Extract From File node - How it separate content by pages?

Hello guys,

I’m using Extract from file node in the n8n to extract PDF content. My PDF has 3 pages, however the content is all inside a unique string. How can I do get the PDF content by pages?

Thank you.

Kindly, can you share your workflow to provide additional context?

Hello, I just have a extract from file node which extracts data from the PDF binary file. One point I noticed is, every file I tried returned a \n\n between the pages. I was thinking if this is the page separator which n8n uses.

True—the \n\n (double newline) is typically the page separator when n8n extracts text from PDFs.

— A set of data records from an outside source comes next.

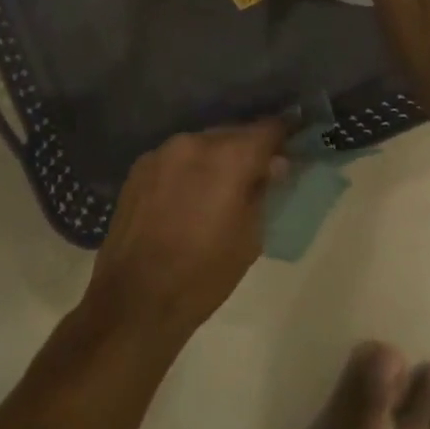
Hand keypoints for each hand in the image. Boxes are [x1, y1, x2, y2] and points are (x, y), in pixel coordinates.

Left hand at [87, 121, 288, 341]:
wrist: (136, 299)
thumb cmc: (204, 274)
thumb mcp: (249, 237)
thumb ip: (262, 192)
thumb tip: (274, 165)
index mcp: (227, 158)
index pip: (267, 129)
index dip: (284, 133)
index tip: (293, 141)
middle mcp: (193, 143)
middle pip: (231, 133)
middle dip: (248, 148)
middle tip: (261, 169)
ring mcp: (160, 152)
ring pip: (201, 144)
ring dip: (216, 157)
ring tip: (222, 184)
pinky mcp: (138, 168)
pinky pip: (175, 158)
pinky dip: (189, 168)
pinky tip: (189, 194)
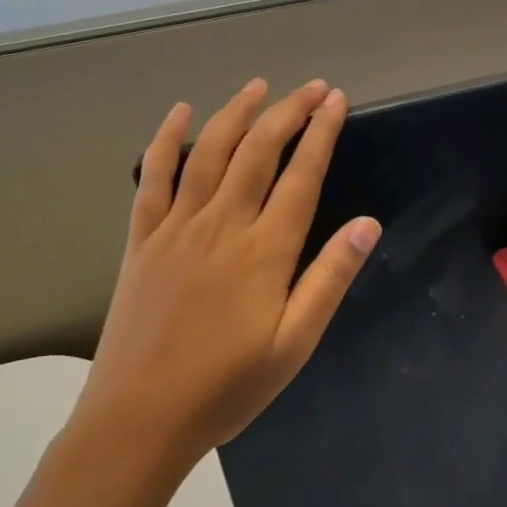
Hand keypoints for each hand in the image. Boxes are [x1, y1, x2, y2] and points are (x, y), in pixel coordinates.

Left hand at [76, 79, 381, 470]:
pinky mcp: (142, 239)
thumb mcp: (294, 343)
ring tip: (260, 86)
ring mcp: (176, 227)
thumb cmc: (226, 387)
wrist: (138, 420)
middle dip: (289, 111)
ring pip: (209, 151)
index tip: (337, 101)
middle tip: (313, 86)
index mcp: (264, 249)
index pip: (301, 174)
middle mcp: (221, 223)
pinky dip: (165, 140)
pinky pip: (153, 177)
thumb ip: (330, 278)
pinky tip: (178, 113)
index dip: (321, 132)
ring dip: (236, 113)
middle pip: (258, 150)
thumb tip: (368, 223)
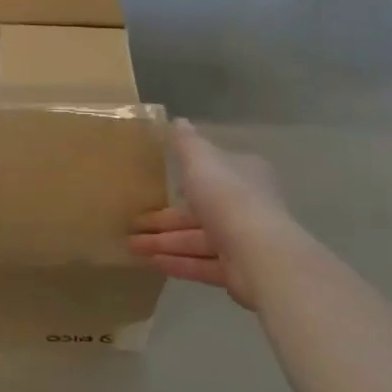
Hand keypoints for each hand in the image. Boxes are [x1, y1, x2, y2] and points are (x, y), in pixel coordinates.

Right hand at [128, 121, 290, 311]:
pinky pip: (200, 264)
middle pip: (197, 211)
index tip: (157, 185)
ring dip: (163, 242)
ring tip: (131, 246)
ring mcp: (241, 241)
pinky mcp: (237, 271)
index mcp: (242, 174)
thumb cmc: (228, 196)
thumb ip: (186, 142)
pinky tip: (149, 263)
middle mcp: (244, 206)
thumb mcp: (200, 159)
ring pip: (195, 239)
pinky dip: (176, 262)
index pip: (210, 173)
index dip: (183, 178)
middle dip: (164, 218)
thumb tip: (178, 120)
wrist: (261, 254)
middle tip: (132, 223)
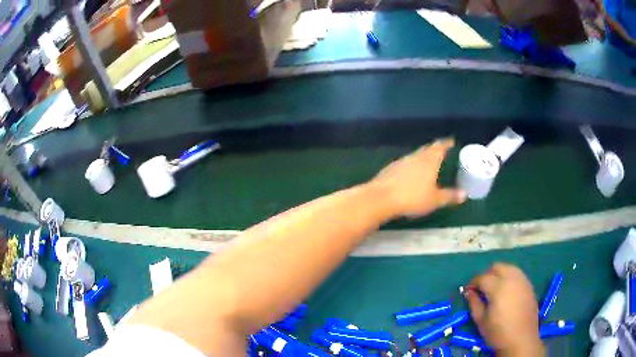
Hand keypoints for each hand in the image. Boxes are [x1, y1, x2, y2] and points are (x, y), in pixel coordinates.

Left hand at [369, 139, 465, 217]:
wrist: (381, 198)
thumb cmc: (412, 198)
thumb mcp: (434, 200)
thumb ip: (450, 196)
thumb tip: (465, 194)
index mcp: (429, 160)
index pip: (440, 147)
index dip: (446, 143)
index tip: (451, 141)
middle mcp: (416, 156)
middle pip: (427, 149)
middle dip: (435, 148)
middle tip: (442, 150)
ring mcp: (402, 161)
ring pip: (415, 155)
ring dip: (423, 156)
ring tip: (428, 161)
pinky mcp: (390, 168)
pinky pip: (406, 163)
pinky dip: (412, 164)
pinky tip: (411, 172)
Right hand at [466, 263, 545, 356]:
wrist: (521, 339)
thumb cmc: (498, 332)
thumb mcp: (481, 321)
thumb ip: (474, 303)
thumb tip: (469, 292)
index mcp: (498, 287)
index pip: (482, 277)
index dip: (473, 282)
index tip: (468, 290)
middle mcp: (512, 278)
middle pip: (497, 267)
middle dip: (487, 275)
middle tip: (481, 288)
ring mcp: (523, 280)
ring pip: (508, 268)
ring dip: (499, 274)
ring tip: (494, 289)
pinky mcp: (529, 285)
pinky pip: (517, 274)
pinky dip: (509, 278)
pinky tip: (506, 292)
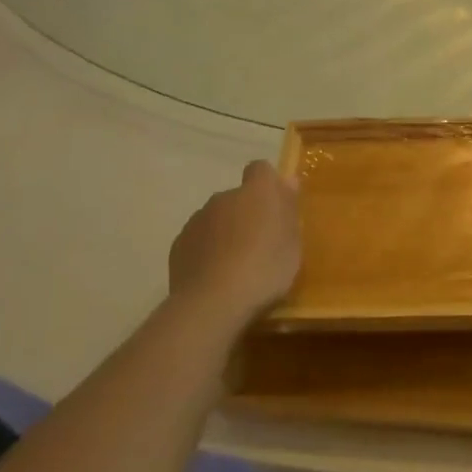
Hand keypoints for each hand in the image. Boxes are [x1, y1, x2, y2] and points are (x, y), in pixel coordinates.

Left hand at [167, 161, 300, 319]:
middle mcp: (224, 197)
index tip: (276, 206)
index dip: (268, 184)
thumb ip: (288, 208)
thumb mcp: (292, 242)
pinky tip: (217, 276)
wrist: (214, 301)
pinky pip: (200, 240)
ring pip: (217, 219)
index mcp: (256, 192)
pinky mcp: (179, 244)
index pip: (261, 169)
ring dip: (227, 232)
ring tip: (237, 265)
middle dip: (247, 213)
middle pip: (238, 197)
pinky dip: (208, 250)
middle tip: (261, 244)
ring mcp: (197, 220)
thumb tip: (287, 180)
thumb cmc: (266, 268)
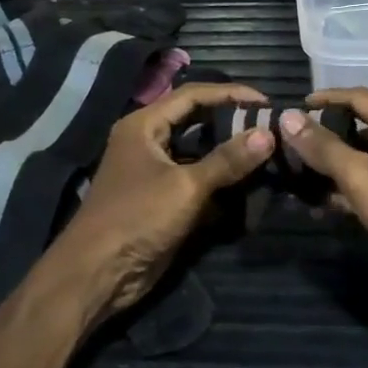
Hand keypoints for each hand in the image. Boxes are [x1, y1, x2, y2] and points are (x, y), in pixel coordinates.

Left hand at [49, 82, 274, 319]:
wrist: (98, 274)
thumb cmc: (137, 218)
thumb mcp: (186, 186)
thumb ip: (227, 160)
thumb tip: (268, 135)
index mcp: (144, 125)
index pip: (193, 95)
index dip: (230, 93)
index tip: (265, 101)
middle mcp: (148, 141)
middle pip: (196, 120)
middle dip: (231, 121)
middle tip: (269, 125)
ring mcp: (154, 170)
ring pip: (199, 151)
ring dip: (228, 151)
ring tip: (265, 149)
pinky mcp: (163, 198)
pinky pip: (197, 178)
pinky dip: (220, 178)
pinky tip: (249, 181)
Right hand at [278, 89, 367, 315]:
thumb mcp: (362, 177)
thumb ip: (324, 147)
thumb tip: (288, 116)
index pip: (358, 96)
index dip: (324, 100)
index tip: (291, 109)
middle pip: (362, 125)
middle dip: (326, 136)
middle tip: (290, 146)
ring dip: (336, 166)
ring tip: (299, 177)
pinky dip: (353, 188)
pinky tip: (325, 205)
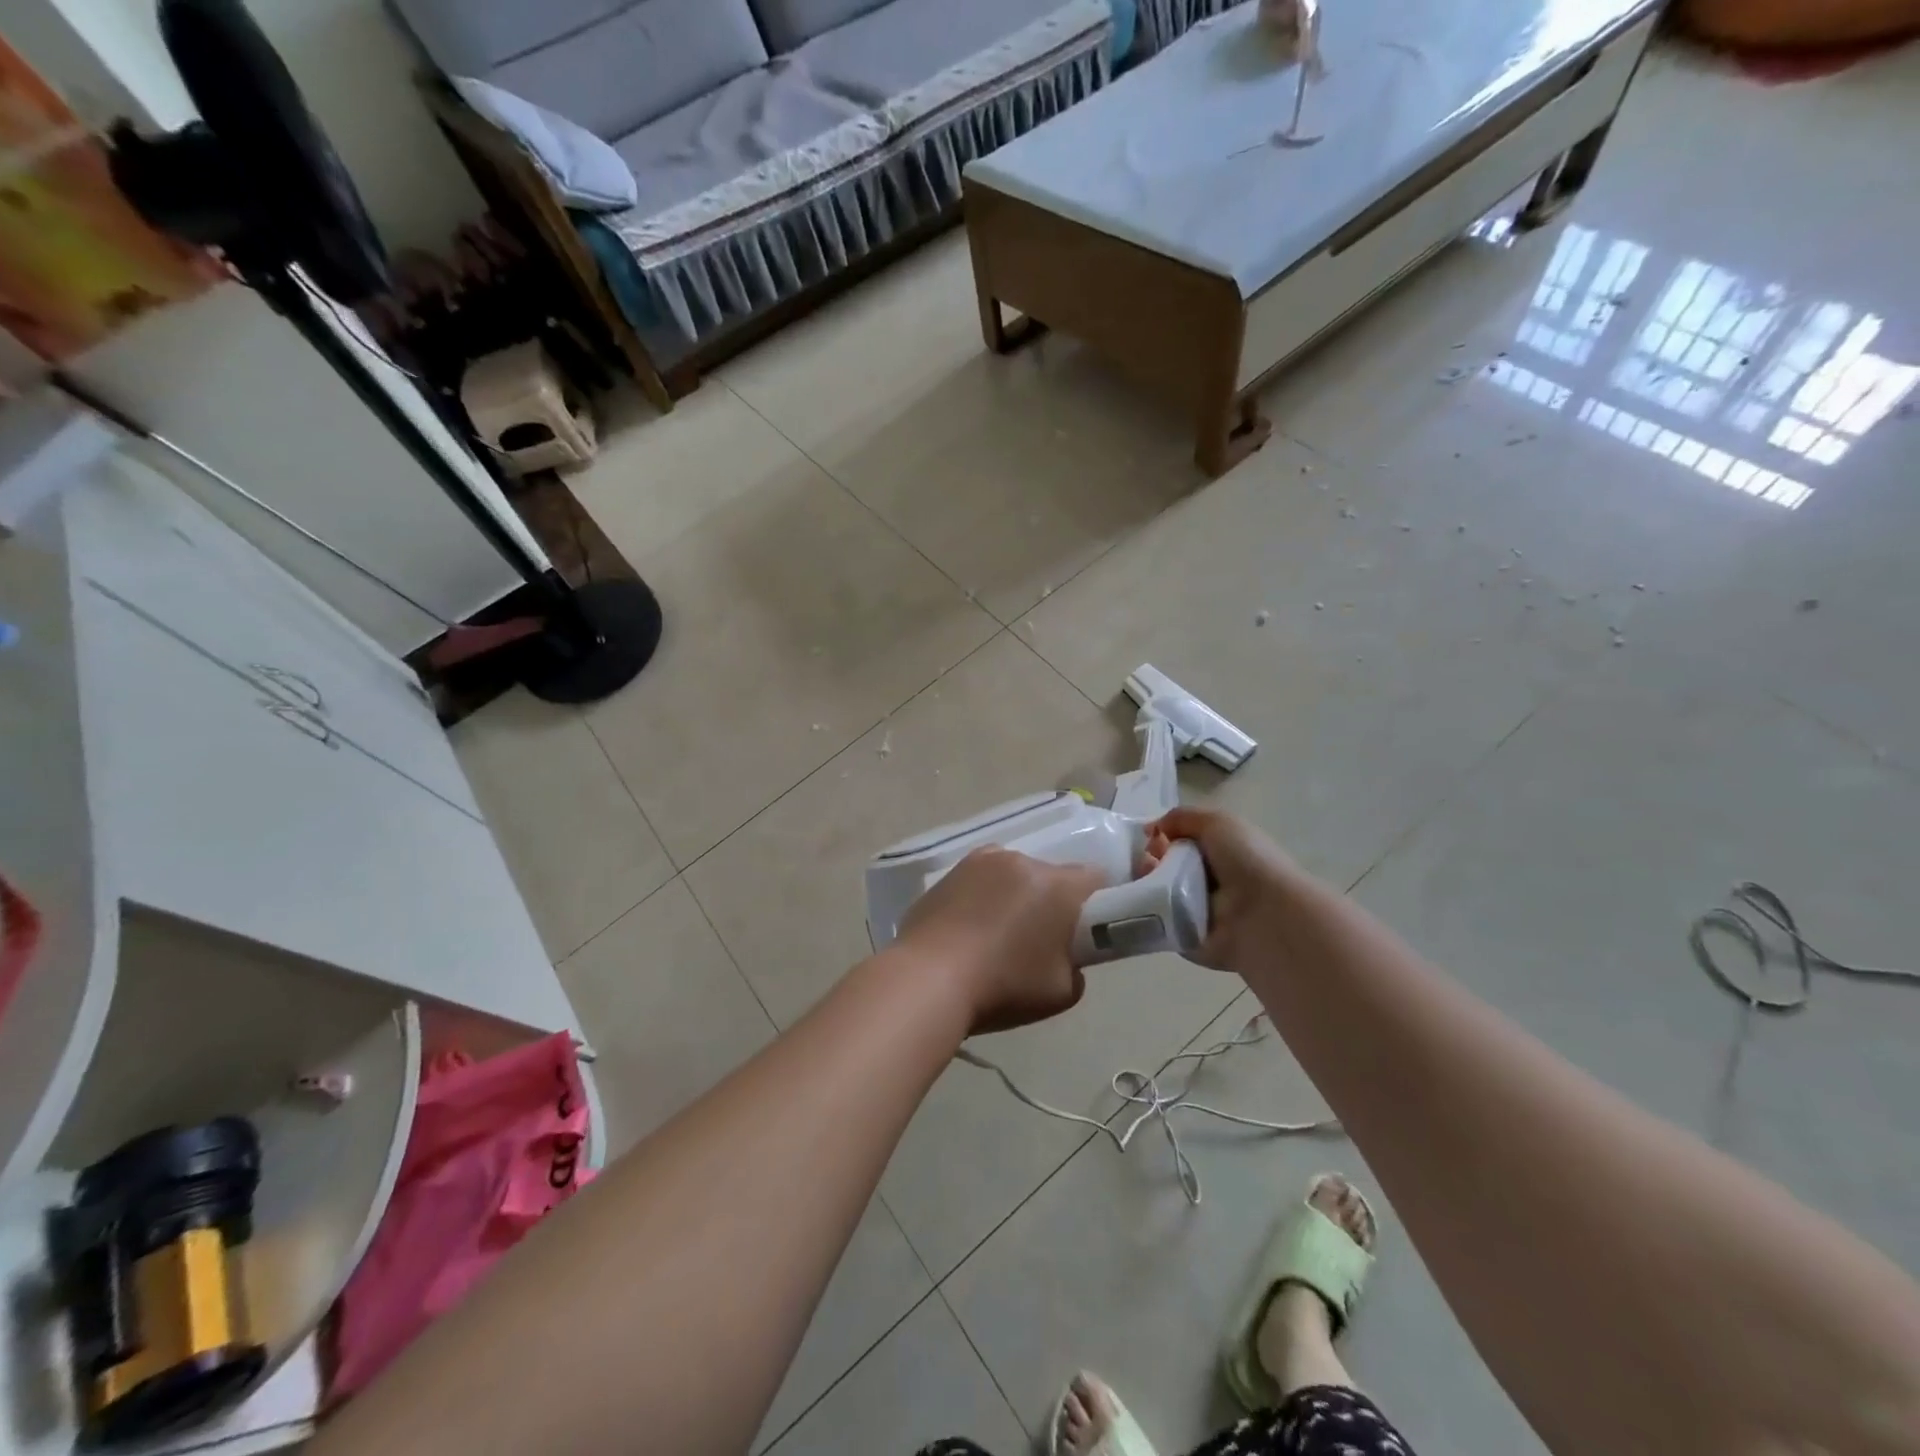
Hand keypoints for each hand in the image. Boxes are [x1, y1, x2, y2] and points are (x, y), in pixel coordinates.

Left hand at [897, 848, 1105, 1034]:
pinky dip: (983, 897)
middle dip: (1051, 901)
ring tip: (996, 935)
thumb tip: (1065, 956)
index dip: (1097, 903)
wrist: (928, 980)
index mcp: (1057, 885)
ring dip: (1015, 895)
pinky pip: (981, 879)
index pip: (1095, 878)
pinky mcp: (949, 871)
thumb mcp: (1063, 992)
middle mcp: (1021, 861)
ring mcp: (981, 861)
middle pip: (1050, 875)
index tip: (1085, 930)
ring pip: (1013, 874)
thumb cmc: (1003, 987)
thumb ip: (1076, 966)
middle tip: (1038, 940)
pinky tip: (968, 929)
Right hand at [1147, 807, 1305, 972]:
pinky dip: (1143, 911)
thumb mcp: (1218, 822)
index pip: (1176, 842)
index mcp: (1217, 853)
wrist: (1265, 915)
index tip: (1150, 840)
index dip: (1160, 838)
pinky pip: (1154, 921)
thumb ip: (1181, 818)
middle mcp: (1205, 880)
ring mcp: (1193, 910)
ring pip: (1154, 892)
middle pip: (1161, 866)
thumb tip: (1150, 829)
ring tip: (1145, 881)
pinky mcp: (1183, 936)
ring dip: (1144, 883)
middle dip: (1147, 860)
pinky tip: (1142, 902)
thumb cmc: (1246, 862)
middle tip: (1146, 862)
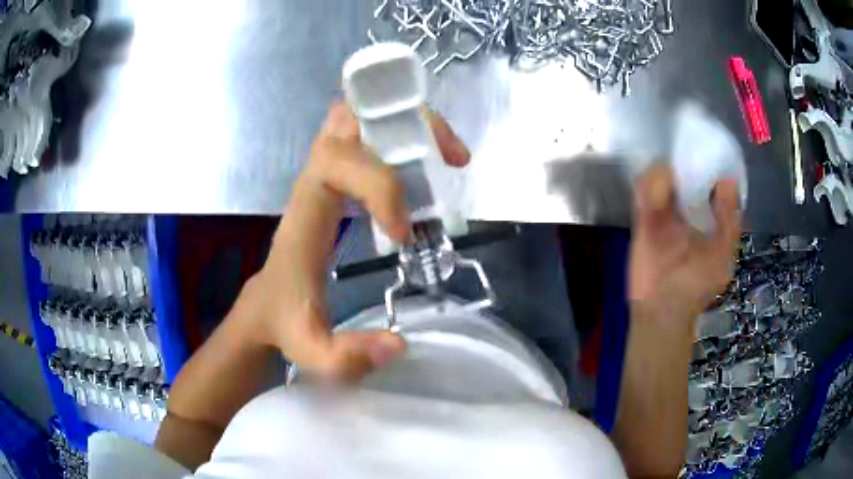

To split the content by pages, add a Code node after your Extract from File node with this:

const pdfText = $input.first().json.data; // adjust field name based on your output

// Split by double newline (page separator)
const pages = pdfText.split('\n\n');

// Return each page as a separate item
return pages.map((content, index) => ({
  json: {
    pageNumber: index + 1,
    content: content.trim()
  }
}));

If \n\n doesn’t work consistently, you can also try splitting by form feed character which is the standard PDF page break:

const pages = pdfText.split('\f');

This will give you each page as a separate item that you can process individually downstream.

Let me know if you need help adjusting this to your workflow.